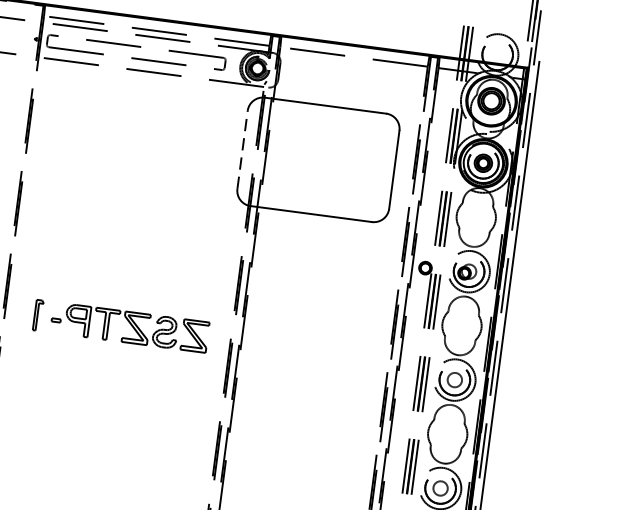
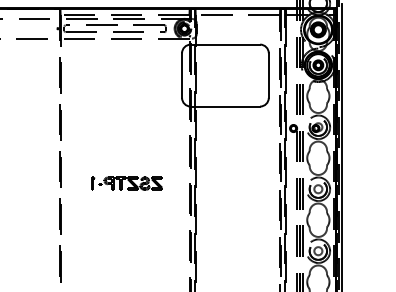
line: (243, 149) -> (182, 75), dashed -> solid
part: (120, 325) -> (126, 183), size x0.71

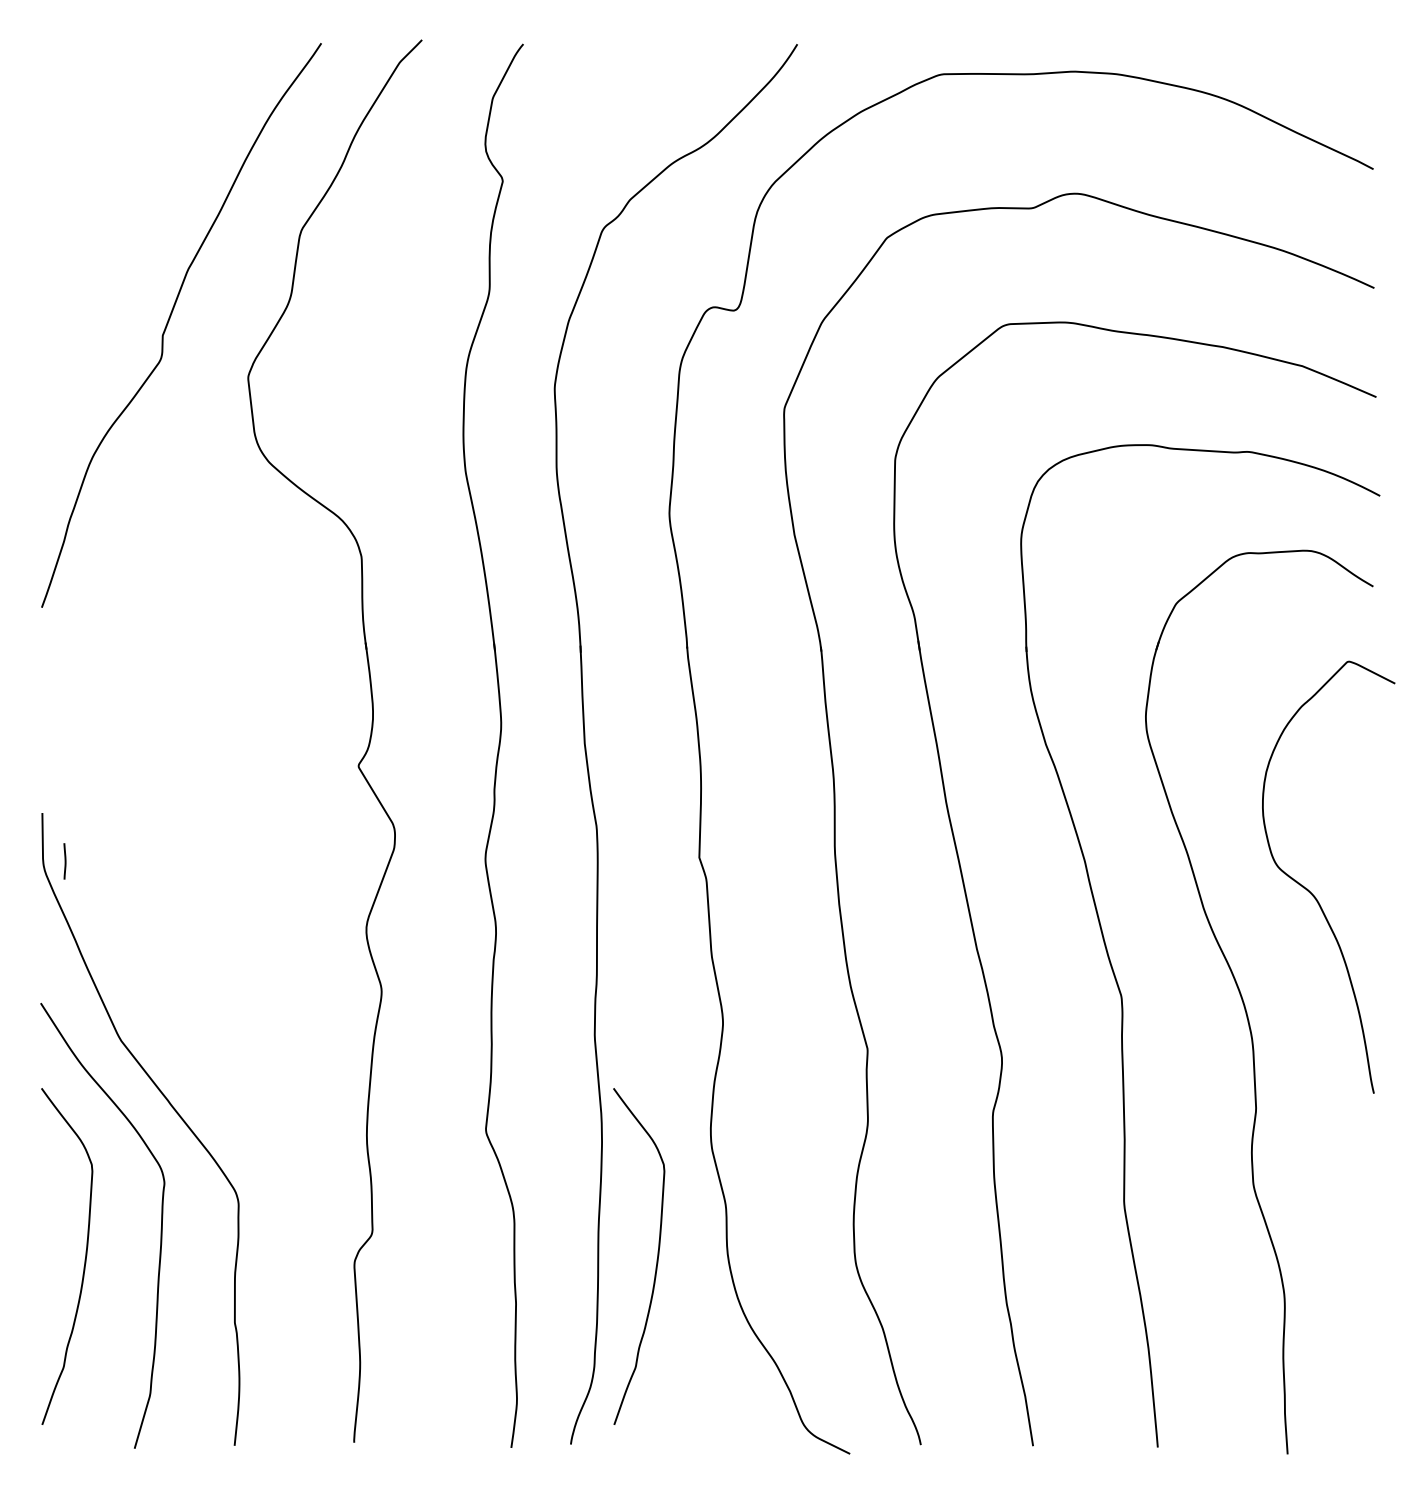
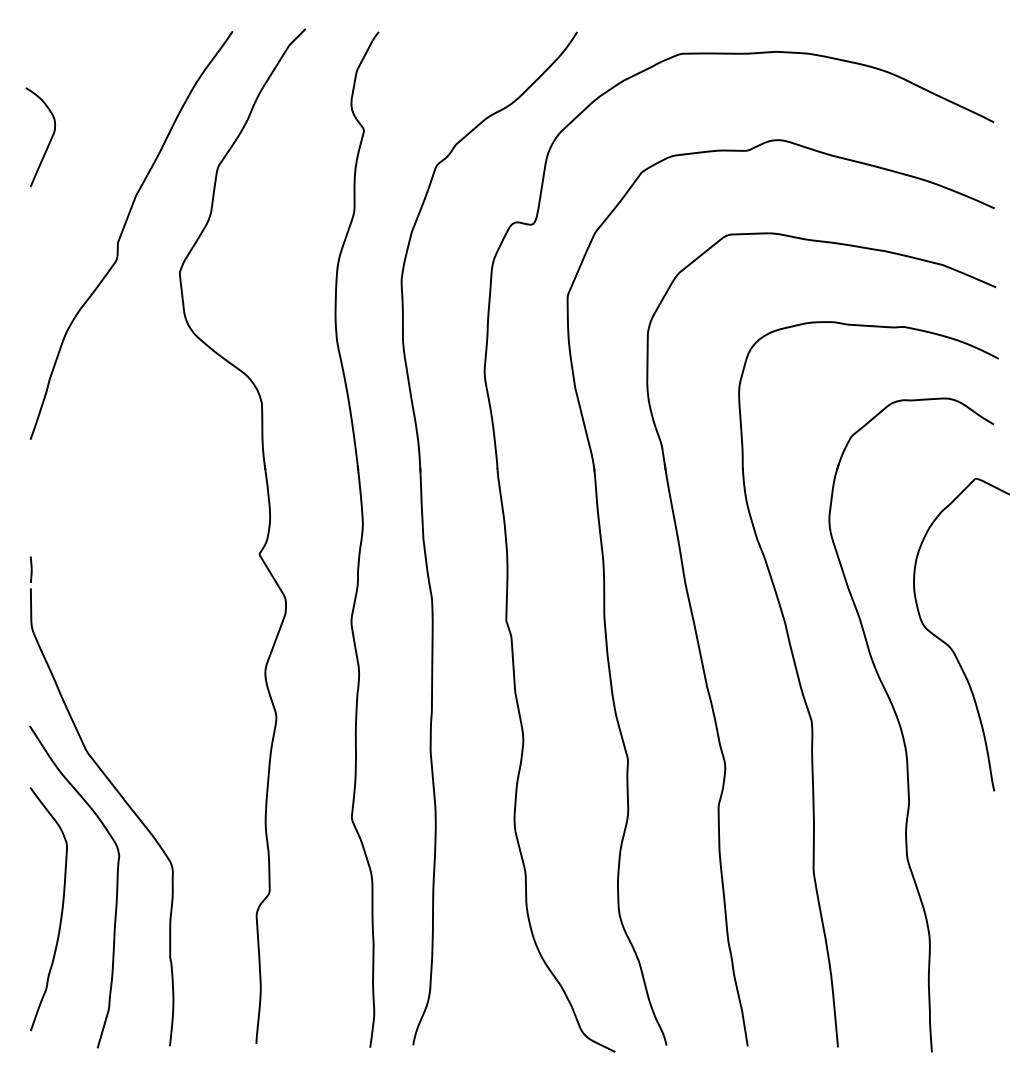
curve: (67, 196) -> (49, 142), added
line: (64, 861) -> (30, 569), moved
curve: (656, 1259) -> (475, 911), removed

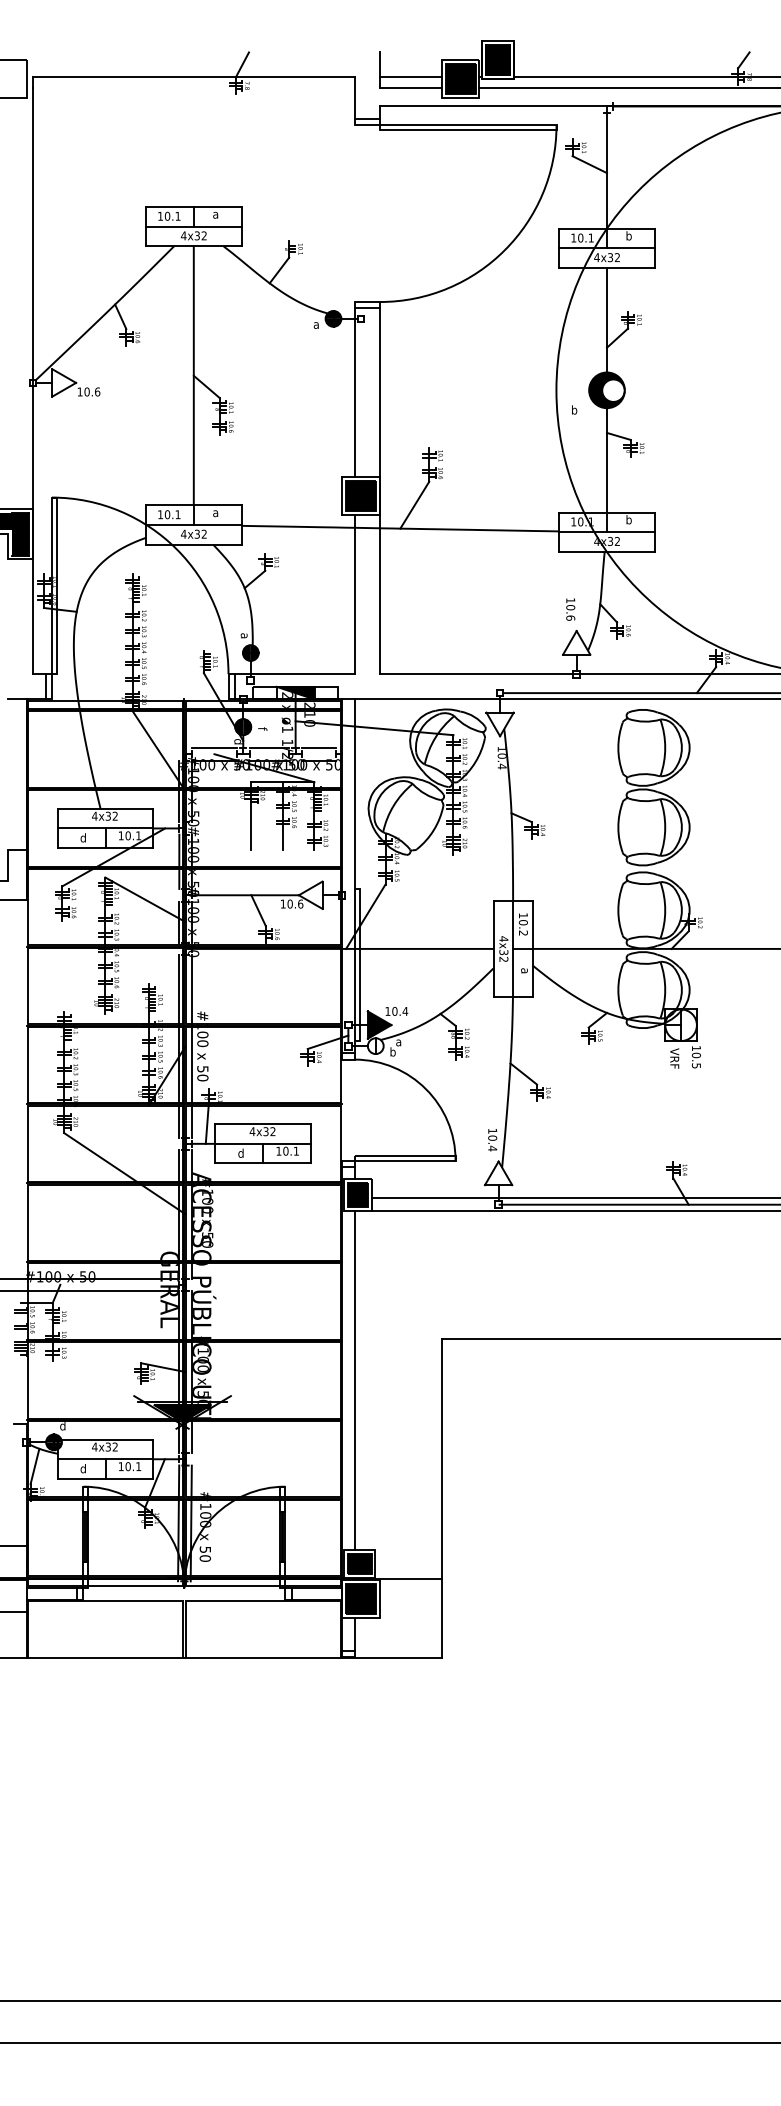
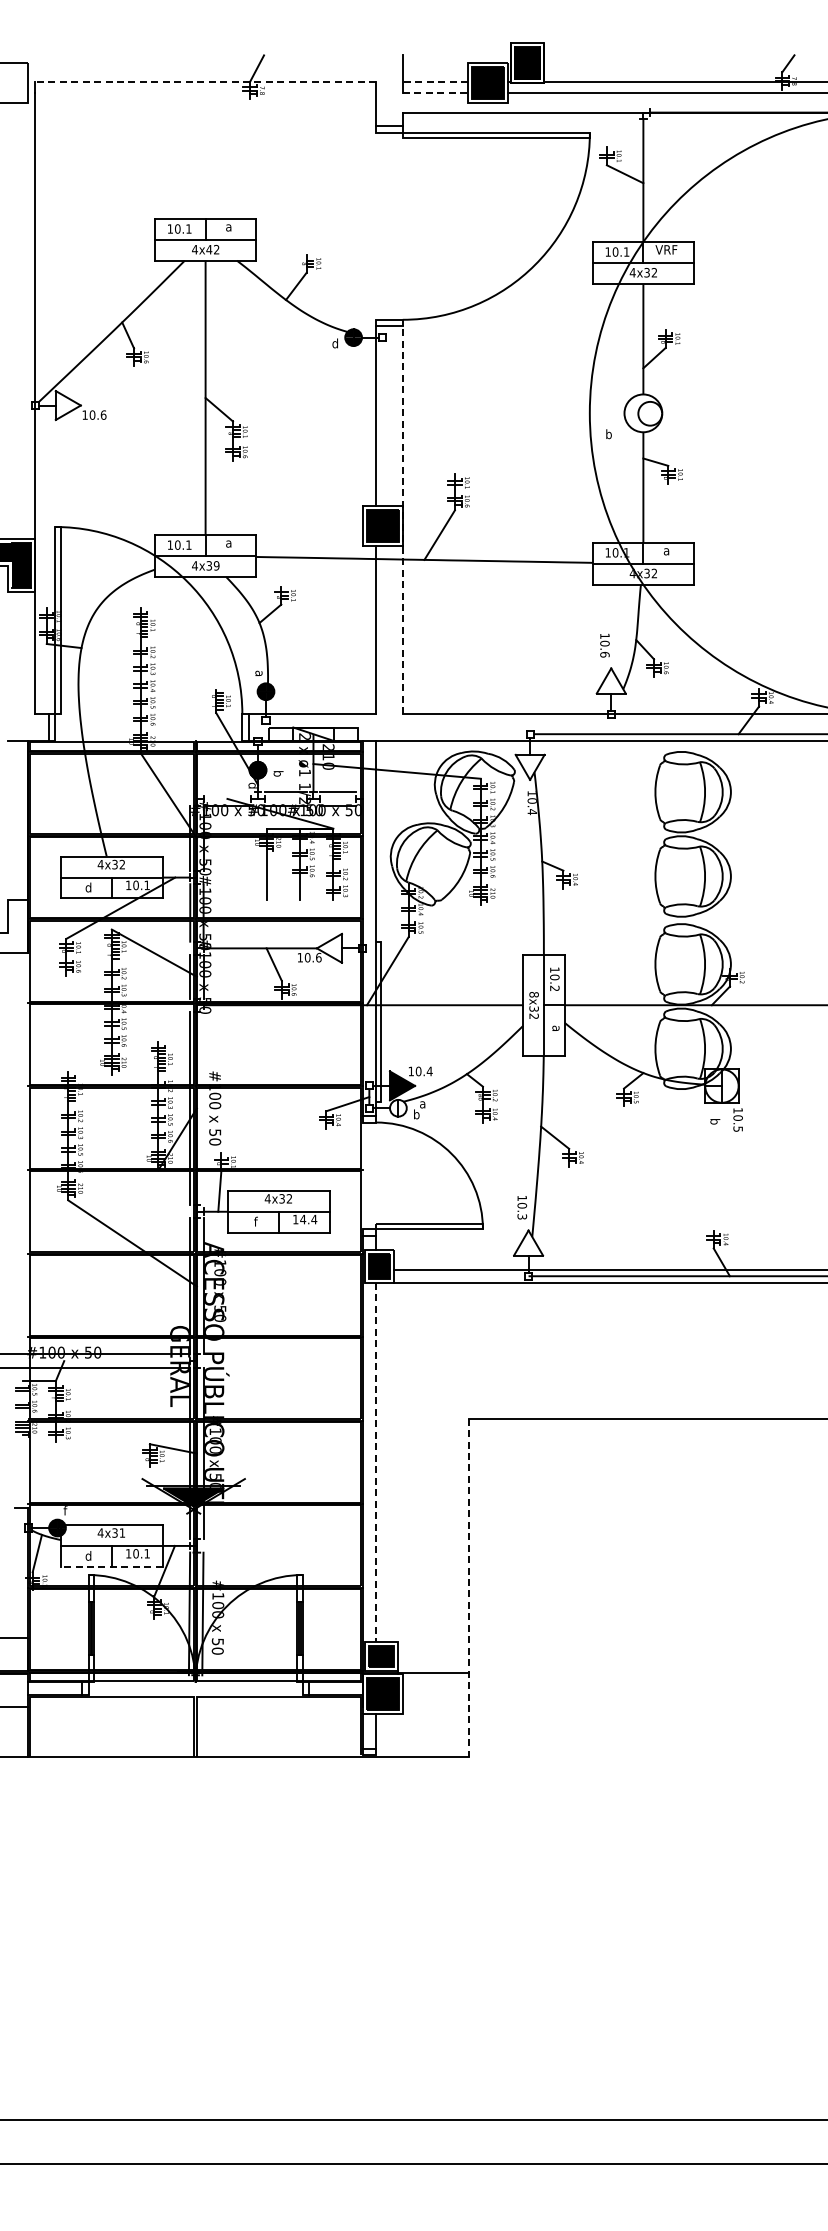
line: (193, 77) -> (205, 81), solid -> dashed
line: (410, 77) -> (435, 81), solid -> dashed
line: (410, 87) -> (435, 92), solid -> dashed
text: (197, 235) -> (209, 249), 4x32 -> 4x42
text: (628, 235) -> (666, 249), b -> VRF
text: (315, 322) -> (334, 341), a -> d
fill: (606, 390) -> (642, 413), removed
line: (379, 491) -> (402, 520), solid -> dashed
text: (628, 519) -> (666, 550), b -> a
text: (204, 533) -> (216, 565), 4x32 -> 4x39
fill: (295, 692) -> (313, 733), removed
text: (262, 730) -> (278, 773), f -> b
line: (214, 748) -> (227, 792), removed
text: (503, 938) -> (533, 994), 4x32 -> 8x32
line: (191, 1046) -> (203, 1108), removed
text: (675, 1058) -> (715, 1121), VRF -> b
text: (492, 1148) -> (522, 1216), 10.4 -> 10.3
text: (290, 1151) -> (308, 1219), 10.1 -> 14.4
text: (240, 1153) -> (255, 1221), d -> f
line: (355, 1380) -> (376, 1462), solid -> dashed
text: (62, 1425) -> (66, 1510), d -> f
text: (114, 1446) -> (121, 1532), 4x32 -> 4x31
line: (105, 1478) -> (112, 1566), solid -> dashed
line: (441, 1499) -> (468, 1588), solid -> dashed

....

**Description of the task:** Check each line above for the string "solid" and copy those that have it.

**Your response:**
line: (243, 149) -> (182, 75), dashed -> solid
line: (193, 77) -> (205, 81), solid -> dashed
line: (410, 77) -> (435, 81), solid -> dashed
line: (410, 87) -> (435, 92), solid -> dashed
line: (379, 491) -> (402, 520), solid -> dashed
line: (355, 1380) -> (376, 1462), solid -> dashed
line: (105, 1478) -> (112, 1566), solid -> dashed
line: (441, 1499) -> (468, 1588), solid -> dashed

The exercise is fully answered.